Problem details → Please arrange the text read from every one of the rows below as a Markdown table with the columns No. and Text, numbering each line and skipping blank lines. Leave the pictures out of your answer.
"""
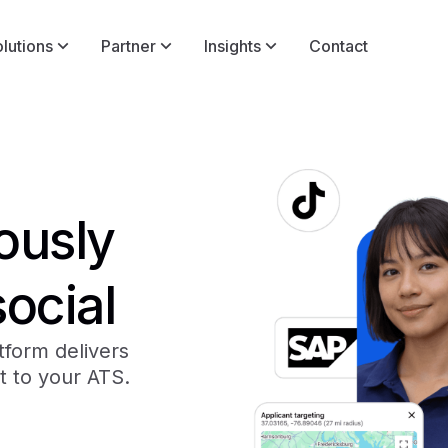
lutions
Partner
Insights
Contact
lously
social
atform delivers
t to your ATS.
"""
Answer →
| No. | Text |
|---|---|
| 1 | lutions |
| 2 | Partner |
| 3 | Insights |
| 4 | Contact |
| 5 | lously |
| 6 | social |
| 7 | atform delivers |
| 8 | t to your ATS. |